Technology was used to create automations in the electronic medical record, minimizing the risk for human error. When appropriate, administering the vaccine earlier in the patient’s stay was encouraged. An internal report was created in COMPASS to pull daily reports on discharged patients to assess performance, enabling us to immediately identify and investigate outliers and use these as learning opportunities. A limited supply of vaccines were stocked on the floors in Pyxis so nurses could quickly obtain and administer the vaccine. As a result, the hospital experienced five consecutive months of exceeding or achieving its goal of 95 percent compliance.
Low Acuity Throughput Team
The Low Acuity Throughput team identified a need for a parallel path of treatment for patients seeking care in the Barnes-Jewish Hospital emergency department for non-life threatening medical conditions. This change has had a positive impact on patient satisfaction, decreased length of stay and increased efficiency in treating these patients. The multidisciplinary team worked to implement and maintain a new process that has impacted patients in a positive manner, providing them with excellent care in a reasonable time frame. This has also had a positive impact on our more acute patients by freeing up resources that would have previously been allocated to these less sick patients.
OR to ICU Handover Process Improvement Team
Safety issues during patient handover from the OR to the ICU were identified in 44ICU and 56ICU, which led to the creation of a multidisciplinary process improvement team from the CTICU, SICU, anesthesia, respiratory and the operating room. To improve safety, standard work was developed for all roles involved in the handoff process:
1) ICU room set-up
2) Notification process from OR-ICU
3) Notification process on arrival to ICU
4) OR-ICU handoff script
This improved work flow was shared with anesthesia providers, surgeons from all surgical services, and RN, RT, PCT, secretarial and ICU staff in all areas. The new handoff process has been in effect since 2014. Significant improvements have been sustained in the quality of the handoff report with no interruptions, presence of all team members required for handover, necessary equipment present in the room and a more thorough report in a shorter time period.
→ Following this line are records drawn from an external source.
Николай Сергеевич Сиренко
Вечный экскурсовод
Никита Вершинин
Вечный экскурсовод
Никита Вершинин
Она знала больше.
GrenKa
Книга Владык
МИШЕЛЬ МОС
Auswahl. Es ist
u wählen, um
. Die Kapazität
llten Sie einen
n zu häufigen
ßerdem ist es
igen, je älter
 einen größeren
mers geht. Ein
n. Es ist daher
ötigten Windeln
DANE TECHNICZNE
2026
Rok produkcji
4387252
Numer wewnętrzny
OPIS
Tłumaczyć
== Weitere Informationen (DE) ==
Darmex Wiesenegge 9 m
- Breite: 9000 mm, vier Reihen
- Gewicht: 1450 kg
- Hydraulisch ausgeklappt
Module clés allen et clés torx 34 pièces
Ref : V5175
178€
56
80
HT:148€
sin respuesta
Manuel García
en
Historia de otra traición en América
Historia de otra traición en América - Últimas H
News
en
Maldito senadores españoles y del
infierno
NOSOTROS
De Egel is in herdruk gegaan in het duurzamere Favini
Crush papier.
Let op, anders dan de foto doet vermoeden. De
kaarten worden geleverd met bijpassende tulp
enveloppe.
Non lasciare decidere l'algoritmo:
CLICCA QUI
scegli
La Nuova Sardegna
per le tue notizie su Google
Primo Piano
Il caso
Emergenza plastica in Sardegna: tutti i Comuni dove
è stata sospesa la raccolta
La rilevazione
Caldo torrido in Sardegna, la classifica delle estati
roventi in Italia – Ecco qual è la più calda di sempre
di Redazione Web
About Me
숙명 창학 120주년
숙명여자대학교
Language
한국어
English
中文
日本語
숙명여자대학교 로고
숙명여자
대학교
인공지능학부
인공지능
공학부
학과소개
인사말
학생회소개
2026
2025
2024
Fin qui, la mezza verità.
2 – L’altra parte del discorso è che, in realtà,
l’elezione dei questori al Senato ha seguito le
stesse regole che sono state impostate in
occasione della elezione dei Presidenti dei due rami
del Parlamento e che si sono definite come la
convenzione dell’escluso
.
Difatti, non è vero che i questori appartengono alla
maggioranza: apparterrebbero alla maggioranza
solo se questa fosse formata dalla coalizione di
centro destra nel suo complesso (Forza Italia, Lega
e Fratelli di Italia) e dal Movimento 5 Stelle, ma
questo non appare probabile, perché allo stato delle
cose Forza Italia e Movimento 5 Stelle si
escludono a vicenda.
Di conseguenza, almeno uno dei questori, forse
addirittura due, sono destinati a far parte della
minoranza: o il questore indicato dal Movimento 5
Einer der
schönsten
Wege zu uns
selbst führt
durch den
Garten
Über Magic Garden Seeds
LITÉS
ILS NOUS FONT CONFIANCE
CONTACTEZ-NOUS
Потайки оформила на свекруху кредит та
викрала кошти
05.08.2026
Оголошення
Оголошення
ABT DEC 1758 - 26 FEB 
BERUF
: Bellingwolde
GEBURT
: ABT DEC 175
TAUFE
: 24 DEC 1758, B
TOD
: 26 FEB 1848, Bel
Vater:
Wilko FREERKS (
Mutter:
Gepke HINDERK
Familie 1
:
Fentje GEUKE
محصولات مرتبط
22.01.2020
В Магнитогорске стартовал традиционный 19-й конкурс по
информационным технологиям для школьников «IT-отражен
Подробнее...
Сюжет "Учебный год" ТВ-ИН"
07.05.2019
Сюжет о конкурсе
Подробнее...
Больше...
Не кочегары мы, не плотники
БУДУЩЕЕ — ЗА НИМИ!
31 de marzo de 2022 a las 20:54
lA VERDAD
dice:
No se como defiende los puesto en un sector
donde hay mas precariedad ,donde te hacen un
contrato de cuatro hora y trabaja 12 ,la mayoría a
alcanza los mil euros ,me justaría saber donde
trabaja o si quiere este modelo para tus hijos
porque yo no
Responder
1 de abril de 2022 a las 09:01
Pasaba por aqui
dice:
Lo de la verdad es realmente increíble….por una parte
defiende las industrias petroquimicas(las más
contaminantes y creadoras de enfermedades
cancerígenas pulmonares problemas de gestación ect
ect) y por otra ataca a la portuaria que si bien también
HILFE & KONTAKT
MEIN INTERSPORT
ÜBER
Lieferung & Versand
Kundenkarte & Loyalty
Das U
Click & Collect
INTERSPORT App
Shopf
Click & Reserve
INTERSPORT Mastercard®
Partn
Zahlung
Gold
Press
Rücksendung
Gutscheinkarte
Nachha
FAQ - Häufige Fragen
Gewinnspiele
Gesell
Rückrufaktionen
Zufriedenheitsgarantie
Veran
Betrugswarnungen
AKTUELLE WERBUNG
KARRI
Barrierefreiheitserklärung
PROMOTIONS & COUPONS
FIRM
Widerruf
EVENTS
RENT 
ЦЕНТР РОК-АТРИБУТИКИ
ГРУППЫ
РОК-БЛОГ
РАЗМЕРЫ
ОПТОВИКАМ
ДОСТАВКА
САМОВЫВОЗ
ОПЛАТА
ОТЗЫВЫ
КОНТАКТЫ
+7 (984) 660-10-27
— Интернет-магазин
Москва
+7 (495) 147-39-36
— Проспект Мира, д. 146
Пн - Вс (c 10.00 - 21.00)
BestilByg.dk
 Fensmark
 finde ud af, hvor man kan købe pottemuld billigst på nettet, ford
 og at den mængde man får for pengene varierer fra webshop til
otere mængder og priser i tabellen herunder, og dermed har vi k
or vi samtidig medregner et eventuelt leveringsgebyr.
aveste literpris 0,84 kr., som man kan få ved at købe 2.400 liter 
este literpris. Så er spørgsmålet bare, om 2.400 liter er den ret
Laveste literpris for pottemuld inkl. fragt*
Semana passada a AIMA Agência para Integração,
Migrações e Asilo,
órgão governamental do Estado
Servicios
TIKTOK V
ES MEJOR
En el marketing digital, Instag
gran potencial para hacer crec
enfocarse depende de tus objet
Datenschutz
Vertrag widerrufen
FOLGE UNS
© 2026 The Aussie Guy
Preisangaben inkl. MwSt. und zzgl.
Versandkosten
Transplant Medicare Cost Report Team
The Transplant Medicare Cost Report Team successfully implemented a process to identify and flag transplant organ acquisition-related charges. The process will help ensure every charge is identified and captured as a part of Medicare Cost Reporting. The team also developed a Soarian interface that will help capture approximately 95 percent of transplant-related organ acquisition charges.
Workload Assignment - 100 percent Consistent, 50+ percent faster
In December 2015, Clinivision, the system respiratory care services had relied on since the 1980s to pull inpatient order sets and assign scheduled services was about to become obsolete. IT, Compass and outside vendors were unable to offer a workable successor, and the benchmarking of other respiratory care departments both within BJC and across the country provided no suitable alternatives.
In the absence of a solution, respiratory care services would have to manually find and organize orders, which is an extremely time-consuming and error-prone option.
In just four months, a committed, cross-departmental team developed a new way to execute the process internally resulting in a process more than 50 percent faster and completely eliminating all consistency and reliability issues inherent in the original process.